It’s been a year now since aboriginal people have had the full use of the Canadian Human Rights Act, and they’re using their new power to hold both the federal government and their own first nations governments to account, new data shows.
The cases involve fundamental conditions on reserves, and throw hundreds of millions of dollars in annual federal funding into question.
Statistics compiled by the Canadian Human Rights Commission show that 162 complaints were registered against first nations governments over the past year — mostly about on-reserve housing and eligibility to vote in band elections.
“We’re very pleased,” acting chief human rights commissioner David Langtry said.
That’s because some had suggested many aboriginal people wouldn’t have the wherewithal to launch a challenge — a fear that clearly has not materialized, Mr. Langtry said.

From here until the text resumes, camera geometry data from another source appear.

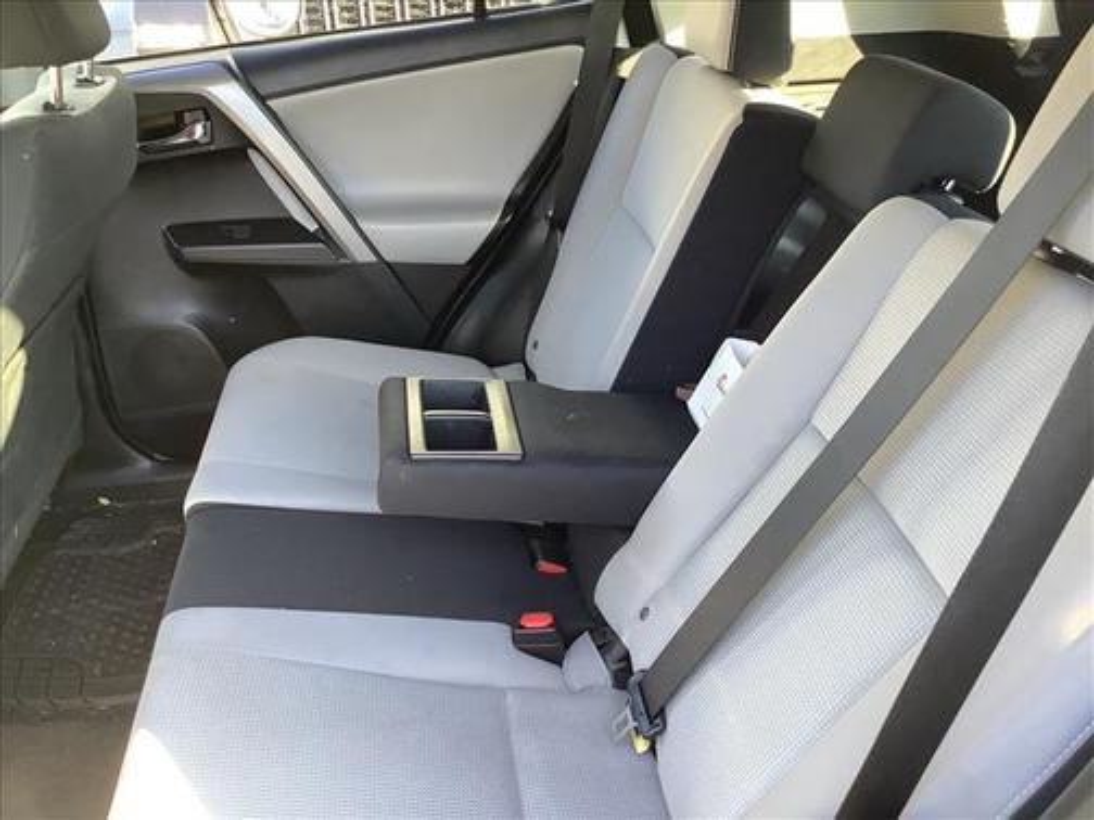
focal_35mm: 31
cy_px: 410
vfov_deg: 45.4
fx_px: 980
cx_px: 547
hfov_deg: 58.4
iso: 125
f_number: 2.4
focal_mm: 3.3
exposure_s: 1/60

Of those 162 files, 77 have been closed, and the others are still near the beginning stages of the commission’s pipeline. That’s a similar rate to non-aboriginal cases that progress through the human rights system, Mr. Langtry added.
“I’m encouraged by the extent to which people affected by the Indian Act, after over 30 years of virtual exclusion, are using the Canadian Human Rights Act as a potential catalyst for improving life on reserves,” he said.

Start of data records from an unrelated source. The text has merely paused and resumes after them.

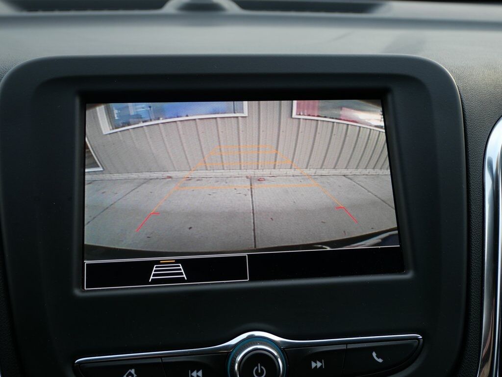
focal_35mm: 34
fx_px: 493
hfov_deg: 54.0
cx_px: 251
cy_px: 188
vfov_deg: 41.8
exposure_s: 1/60
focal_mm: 17
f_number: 4.1
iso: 250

Challenges against the federal government, on the other hand, are far more advanced, and the stakes far higher.
Aboriginal people have now had three full years of being able to use the Canadian Human Rights Act to examine the federal government.

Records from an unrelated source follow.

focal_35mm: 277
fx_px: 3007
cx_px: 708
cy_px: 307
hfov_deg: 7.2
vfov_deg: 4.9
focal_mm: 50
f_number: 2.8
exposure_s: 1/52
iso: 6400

Before 2008, the act didn’t cover matters under the Indian Act.
In the past three years, first nations groups have registered 150 complaints against Ottawa.
Mr. Langtry said the most serious of them target the large disparities between federal and provincial funding for services such as child welfare, education and police.
Ottawa is fighting those cases on a technicality, saying federal funding for services is not covered by the human rights act.
Billions of dollars are at stake. If first nations complainants win the day, the federal government would likely be required to fund social services on reserves at the same level per capita as provincial governments fund similar services off reserves.
“It has huge ramifications,” said Mr. Langtry.
Many experts anticipate the federal government will fight the rulings all the way to the Supreme Court if necessary.
But if Ottawa’s arguments hold sway, first nations will find it very difficult to make any kind of human rights claims in the area of social services, Mr. Langtry said.
“Our argument...is that’s not what Parliament intended,” he added.
“The federal government should have as much accountability as anyone else.”
So far, the human rights commission has referred three such cases to the Canadian Human Rights Tribunal for a judicial ruling.
The most prominent — and most advanced — case against Ottawa is about child welfare. First nations groups argue that funding for child welfare on reserves is about 22 per cent lower than for children off-reserves. They say they should be treated equally.
The federal government tried, but failed, to argue that the case should not be heard, however, it is appealing that ruling.
Similar cases on special education and police services have also been referred to the tribunal.